▼
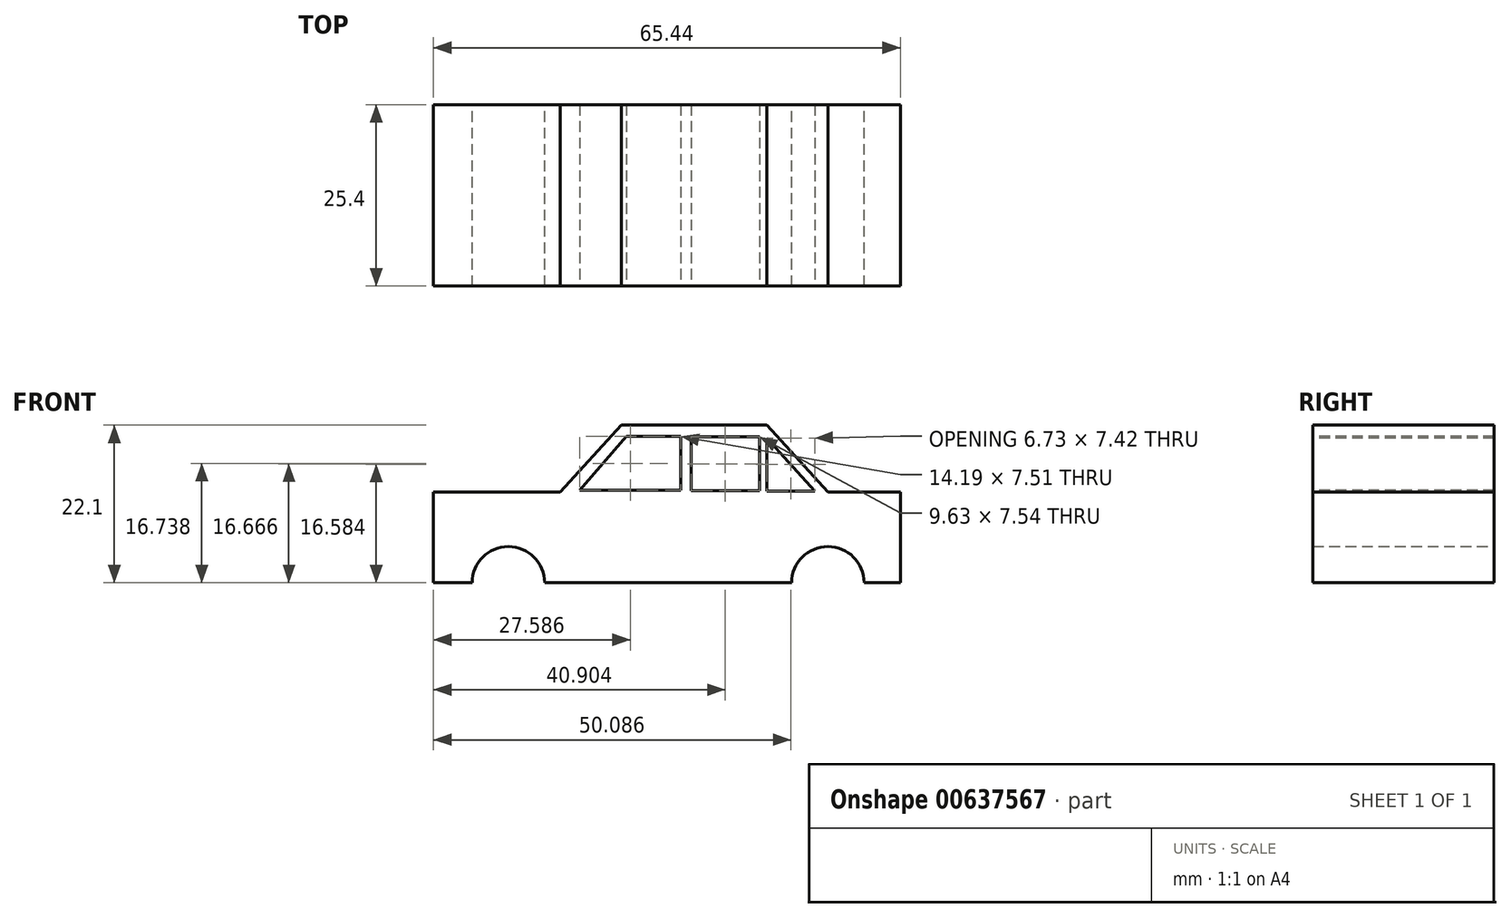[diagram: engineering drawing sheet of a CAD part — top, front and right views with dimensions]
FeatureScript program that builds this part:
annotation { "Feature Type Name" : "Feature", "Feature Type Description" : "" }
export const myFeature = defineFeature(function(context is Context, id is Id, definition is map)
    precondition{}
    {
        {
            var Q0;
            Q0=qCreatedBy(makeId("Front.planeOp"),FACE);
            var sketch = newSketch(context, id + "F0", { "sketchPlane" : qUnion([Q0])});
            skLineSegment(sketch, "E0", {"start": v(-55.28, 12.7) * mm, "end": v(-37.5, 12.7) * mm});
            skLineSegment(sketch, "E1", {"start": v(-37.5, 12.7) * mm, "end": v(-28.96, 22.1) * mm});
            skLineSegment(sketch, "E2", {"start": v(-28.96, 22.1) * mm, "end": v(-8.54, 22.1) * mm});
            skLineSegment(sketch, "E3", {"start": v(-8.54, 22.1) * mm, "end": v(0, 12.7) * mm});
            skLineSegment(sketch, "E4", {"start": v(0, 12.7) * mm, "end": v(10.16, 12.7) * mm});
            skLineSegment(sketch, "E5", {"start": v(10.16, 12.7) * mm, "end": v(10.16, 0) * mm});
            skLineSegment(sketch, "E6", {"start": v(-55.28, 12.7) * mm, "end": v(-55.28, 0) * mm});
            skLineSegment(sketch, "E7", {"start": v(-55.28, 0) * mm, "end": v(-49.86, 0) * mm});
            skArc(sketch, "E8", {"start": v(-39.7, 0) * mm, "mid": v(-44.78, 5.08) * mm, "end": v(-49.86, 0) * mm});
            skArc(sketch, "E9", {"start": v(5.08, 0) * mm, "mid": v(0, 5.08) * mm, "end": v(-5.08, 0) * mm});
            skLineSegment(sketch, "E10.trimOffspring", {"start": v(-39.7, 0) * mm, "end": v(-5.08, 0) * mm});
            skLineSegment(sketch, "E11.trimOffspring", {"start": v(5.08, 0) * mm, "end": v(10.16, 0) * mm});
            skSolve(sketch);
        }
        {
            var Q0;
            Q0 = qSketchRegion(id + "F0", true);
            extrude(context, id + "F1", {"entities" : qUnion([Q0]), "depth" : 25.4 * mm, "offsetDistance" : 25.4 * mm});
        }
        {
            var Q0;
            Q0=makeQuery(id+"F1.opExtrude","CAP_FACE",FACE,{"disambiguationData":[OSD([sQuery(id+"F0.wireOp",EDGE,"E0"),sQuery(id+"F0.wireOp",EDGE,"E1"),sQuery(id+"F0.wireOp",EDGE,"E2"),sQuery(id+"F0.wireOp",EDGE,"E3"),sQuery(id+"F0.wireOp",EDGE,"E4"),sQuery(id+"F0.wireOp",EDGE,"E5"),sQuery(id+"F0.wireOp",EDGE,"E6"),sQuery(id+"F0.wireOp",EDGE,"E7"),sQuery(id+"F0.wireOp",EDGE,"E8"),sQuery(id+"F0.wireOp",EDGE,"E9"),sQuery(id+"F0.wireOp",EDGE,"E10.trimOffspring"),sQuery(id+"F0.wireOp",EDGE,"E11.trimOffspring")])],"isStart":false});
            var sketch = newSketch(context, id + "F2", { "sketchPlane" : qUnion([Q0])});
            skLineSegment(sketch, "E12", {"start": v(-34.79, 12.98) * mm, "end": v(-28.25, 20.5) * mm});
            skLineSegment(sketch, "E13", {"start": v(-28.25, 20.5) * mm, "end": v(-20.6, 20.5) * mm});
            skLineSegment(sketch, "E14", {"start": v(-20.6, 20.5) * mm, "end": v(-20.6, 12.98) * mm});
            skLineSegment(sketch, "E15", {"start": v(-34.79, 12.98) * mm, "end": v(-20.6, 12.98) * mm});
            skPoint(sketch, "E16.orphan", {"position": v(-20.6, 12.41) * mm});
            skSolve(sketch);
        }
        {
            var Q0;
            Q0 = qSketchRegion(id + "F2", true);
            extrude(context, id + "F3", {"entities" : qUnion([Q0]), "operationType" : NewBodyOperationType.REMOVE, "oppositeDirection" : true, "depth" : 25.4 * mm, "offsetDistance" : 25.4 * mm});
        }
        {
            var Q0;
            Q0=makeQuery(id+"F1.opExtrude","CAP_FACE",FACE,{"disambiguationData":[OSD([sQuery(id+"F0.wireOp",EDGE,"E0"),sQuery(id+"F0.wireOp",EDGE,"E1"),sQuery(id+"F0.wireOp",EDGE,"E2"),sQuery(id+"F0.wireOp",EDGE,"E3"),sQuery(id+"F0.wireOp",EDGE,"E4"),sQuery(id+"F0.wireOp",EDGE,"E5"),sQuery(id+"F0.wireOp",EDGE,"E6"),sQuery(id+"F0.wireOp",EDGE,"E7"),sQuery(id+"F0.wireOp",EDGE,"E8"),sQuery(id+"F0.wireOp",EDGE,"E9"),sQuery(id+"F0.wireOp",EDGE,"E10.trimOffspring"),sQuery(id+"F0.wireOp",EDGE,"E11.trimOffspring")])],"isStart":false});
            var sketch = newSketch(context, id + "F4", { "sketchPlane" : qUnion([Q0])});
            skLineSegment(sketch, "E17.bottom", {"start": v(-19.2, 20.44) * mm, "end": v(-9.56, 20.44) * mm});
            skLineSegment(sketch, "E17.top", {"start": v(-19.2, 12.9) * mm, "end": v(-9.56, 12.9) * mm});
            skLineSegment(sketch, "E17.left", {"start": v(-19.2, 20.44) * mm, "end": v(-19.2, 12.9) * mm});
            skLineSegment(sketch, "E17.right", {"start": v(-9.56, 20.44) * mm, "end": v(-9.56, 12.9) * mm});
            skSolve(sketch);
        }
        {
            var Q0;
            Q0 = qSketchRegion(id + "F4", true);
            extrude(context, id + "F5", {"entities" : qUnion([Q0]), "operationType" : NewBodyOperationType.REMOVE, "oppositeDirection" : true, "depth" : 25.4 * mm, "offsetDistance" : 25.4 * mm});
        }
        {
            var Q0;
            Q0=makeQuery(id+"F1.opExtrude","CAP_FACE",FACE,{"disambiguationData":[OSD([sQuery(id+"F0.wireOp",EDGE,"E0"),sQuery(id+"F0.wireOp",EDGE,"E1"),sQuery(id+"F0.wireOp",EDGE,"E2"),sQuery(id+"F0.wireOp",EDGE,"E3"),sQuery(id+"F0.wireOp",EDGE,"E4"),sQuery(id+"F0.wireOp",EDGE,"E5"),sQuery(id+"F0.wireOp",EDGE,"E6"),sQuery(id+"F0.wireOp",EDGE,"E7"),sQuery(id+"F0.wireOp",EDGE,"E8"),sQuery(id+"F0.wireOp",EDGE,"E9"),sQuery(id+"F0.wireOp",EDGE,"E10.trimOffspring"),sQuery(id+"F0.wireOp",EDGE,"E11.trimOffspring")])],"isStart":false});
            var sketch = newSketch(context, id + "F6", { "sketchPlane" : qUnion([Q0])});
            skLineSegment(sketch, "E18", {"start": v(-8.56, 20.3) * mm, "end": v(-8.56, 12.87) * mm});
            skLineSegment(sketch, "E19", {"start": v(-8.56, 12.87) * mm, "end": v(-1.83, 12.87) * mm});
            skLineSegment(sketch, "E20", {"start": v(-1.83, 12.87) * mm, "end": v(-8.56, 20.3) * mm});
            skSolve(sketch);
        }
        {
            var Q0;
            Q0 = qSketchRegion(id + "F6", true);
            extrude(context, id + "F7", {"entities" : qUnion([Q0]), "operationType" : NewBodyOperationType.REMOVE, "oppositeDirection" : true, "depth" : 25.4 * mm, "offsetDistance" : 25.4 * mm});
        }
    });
▲
▼
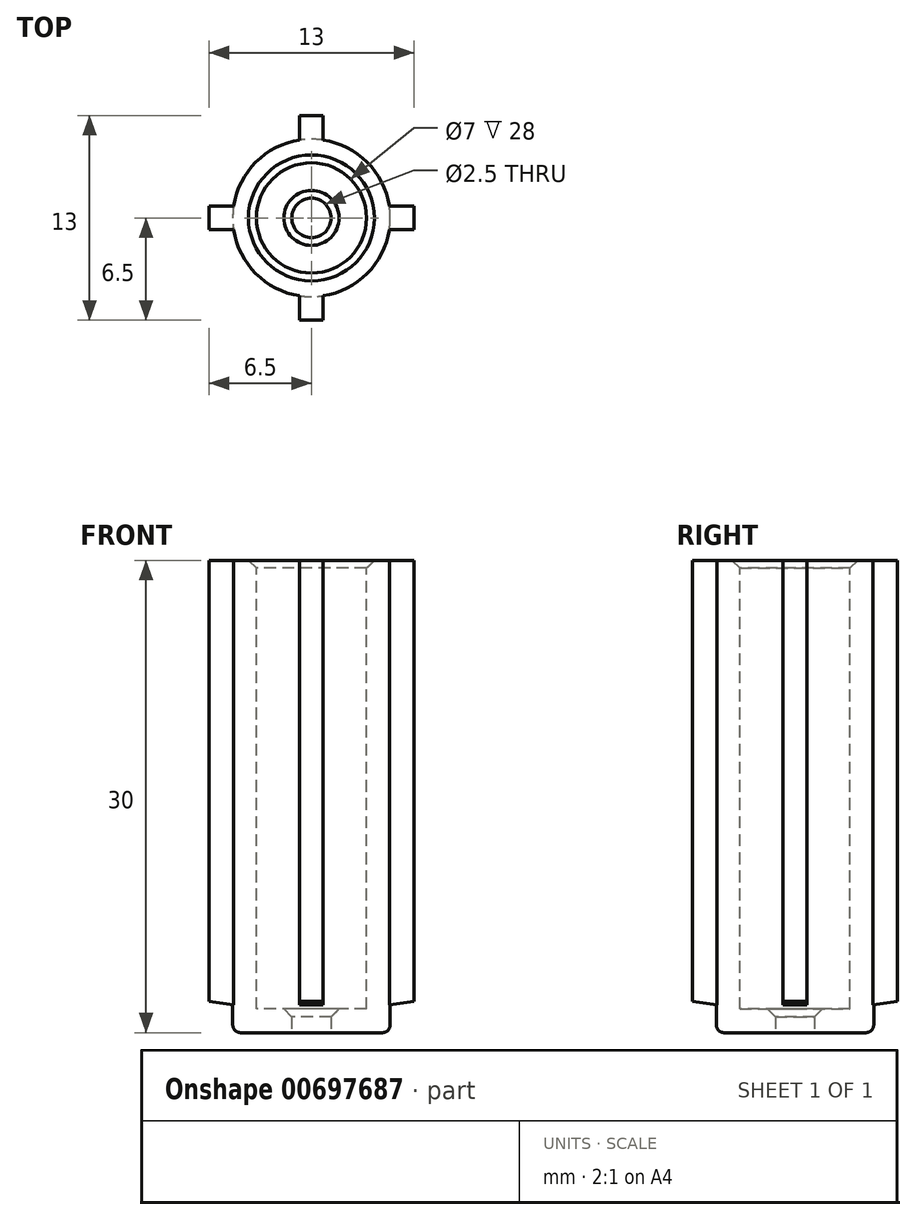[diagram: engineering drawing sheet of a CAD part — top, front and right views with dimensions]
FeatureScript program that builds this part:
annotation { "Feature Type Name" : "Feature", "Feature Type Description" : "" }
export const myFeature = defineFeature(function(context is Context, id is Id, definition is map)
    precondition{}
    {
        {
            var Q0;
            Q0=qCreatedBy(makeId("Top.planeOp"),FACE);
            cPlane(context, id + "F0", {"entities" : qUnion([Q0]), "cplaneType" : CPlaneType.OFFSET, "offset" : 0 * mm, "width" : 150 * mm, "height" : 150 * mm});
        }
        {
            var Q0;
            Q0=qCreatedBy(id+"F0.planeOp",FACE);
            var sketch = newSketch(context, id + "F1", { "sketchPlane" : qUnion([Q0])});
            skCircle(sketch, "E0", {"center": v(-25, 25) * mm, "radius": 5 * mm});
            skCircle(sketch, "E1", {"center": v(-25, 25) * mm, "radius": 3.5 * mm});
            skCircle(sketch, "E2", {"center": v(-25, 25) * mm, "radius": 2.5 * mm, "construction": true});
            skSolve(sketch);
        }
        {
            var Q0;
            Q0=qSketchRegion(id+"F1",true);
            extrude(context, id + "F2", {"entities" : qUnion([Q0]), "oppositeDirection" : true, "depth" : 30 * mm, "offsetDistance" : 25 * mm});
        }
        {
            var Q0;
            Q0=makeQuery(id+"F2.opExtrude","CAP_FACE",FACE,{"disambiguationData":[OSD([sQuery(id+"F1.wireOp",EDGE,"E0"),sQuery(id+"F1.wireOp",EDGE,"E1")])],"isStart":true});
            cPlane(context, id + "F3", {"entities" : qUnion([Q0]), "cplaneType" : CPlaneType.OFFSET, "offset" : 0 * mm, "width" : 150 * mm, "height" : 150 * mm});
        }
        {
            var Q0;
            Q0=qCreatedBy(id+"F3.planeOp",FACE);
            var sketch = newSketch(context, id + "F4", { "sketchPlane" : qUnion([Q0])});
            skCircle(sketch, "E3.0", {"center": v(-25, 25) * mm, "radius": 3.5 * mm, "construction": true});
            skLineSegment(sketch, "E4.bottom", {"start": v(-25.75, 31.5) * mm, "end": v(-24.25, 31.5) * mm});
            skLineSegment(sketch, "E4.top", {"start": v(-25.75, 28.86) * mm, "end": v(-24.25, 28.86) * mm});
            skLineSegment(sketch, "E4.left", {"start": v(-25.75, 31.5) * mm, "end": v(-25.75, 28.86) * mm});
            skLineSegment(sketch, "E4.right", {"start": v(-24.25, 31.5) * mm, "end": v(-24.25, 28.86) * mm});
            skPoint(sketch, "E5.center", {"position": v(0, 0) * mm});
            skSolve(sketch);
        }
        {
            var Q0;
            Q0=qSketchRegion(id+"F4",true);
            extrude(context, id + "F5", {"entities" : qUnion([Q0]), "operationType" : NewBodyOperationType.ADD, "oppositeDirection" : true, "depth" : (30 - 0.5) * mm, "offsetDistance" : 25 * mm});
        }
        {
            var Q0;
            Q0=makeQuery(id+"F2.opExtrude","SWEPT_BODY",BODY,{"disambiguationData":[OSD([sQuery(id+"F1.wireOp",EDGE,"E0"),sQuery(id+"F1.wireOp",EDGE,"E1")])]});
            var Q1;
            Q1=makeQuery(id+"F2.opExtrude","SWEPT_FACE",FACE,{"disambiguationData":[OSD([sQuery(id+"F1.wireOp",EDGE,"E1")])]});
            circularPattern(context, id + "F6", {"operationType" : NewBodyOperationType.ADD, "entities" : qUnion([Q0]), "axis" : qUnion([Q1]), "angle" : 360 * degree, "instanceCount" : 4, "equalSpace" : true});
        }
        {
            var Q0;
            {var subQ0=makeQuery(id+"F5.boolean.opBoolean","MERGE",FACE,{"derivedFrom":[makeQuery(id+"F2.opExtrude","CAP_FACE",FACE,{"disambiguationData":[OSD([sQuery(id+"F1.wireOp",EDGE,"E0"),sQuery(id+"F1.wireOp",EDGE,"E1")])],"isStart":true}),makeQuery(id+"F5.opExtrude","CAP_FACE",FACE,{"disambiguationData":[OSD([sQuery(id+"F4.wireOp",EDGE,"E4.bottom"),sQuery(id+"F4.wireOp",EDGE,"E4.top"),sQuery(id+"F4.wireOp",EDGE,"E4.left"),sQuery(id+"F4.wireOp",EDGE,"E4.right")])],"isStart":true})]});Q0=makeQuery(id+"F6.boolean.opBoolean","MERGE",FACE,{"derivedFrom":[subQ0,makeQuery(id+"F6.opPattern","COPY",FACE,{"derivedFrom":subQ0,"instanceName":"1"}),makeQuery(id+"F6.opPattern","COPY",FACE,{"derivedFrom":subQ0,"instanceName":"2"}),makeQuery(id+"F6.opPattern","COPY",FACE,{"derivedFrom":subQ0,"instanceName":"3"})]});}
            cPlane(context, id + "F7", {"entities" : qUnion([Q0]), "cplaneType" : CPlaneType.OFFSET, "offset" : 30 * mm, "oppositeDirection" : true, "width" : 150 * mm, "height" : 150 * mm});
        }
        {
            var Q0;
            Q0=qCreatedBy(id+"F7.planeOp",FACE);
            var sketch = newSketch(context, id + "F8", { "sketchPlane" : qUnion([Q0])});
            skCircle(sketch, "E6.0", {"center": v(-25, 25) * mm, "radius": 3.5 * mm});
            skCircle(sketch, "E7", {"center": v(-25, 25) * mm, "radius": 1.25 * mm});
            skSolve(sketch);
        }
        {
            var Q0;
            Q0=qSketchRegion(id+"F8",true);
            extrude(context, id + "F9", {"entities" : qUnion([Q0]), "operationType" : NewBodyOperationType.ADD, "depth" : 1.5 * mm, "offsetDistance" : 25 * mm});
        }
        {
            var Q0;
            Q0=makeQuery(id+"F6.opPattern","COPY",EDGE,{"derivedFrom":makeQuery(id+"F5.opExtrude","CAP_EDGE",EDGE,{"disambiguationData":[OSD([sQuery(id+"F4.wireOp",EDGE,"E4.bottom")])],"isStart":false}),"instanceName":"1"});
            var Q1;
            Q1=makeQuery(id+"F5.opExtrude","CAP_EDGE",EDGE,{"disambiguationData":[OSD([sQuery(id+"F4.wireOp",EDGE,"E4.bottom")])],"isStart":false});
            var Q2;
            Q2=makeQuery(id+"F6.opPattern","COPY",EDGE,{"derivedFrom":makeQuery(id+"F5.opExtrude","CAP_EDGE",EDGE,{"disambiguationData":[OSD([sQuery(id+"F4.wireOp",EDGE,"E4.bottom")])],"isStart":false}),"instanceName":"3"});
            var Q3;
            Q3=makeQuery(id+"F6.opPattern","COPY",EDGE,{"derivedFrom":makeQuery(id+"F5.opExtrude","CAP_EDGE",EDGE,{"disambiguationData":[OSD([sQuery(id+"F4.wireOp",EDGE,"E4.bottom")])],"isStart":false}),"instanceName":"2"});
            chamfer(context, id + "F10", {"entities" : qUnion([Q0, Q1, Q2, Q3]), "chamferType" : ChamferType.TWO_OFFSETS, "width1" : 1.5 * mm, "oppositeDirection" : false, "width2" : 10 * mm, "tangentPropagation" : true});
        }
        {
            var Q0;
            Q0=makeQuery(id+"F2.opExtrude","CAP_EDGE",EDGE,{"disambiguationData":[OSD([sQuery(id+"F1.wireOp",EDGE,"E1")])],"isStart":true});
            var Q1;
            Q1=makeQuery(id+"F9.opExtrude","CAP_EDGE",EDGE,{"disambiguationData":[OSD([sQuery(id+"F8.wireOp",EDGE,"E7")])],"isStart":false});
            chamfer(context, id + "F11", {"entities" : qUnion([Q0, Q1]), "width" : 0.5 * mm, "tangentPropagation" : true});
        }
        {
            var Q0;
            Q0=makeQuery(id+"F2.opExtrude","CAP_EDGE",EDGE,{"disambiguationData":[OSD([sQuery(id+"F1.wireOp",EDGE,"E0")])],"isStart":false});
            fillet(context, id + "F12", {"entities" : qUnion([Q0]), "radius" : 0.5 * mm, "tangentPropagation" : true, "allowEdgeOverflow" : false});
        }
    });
▲
▼
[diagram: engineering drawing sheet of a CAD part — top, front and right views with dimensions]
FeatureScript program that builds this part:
▲
### Written exercise
Pull out every line of the rows above that contains the word "cPlane", and note that case counts.

### Solution for this task
            cPlane(context, id + "F0", {"entities" : qUnion([Q0]), "cplaneType" : CPlaneType.OFFSET, "offset" : 0 * mm, "width" : 150 * mm, "height" : 150 * mm});
            cPlane(context, id + "F3", {"entities" : qUnion([Q0]), "cplaneType" : CPlaneType.OFFSET, "offset" : 0 * mm, "width" : 150 * mm, "height" : 150 * mm});
            cPlane(context, id + "F7", {"entities" : qUnion([Q0]), "cplaneType" : CPlaneType.OFFSET, "offset" : 30 * mm, "oppositeDirection" : true, "width" : 150 * mm, "height" : 150 * mm});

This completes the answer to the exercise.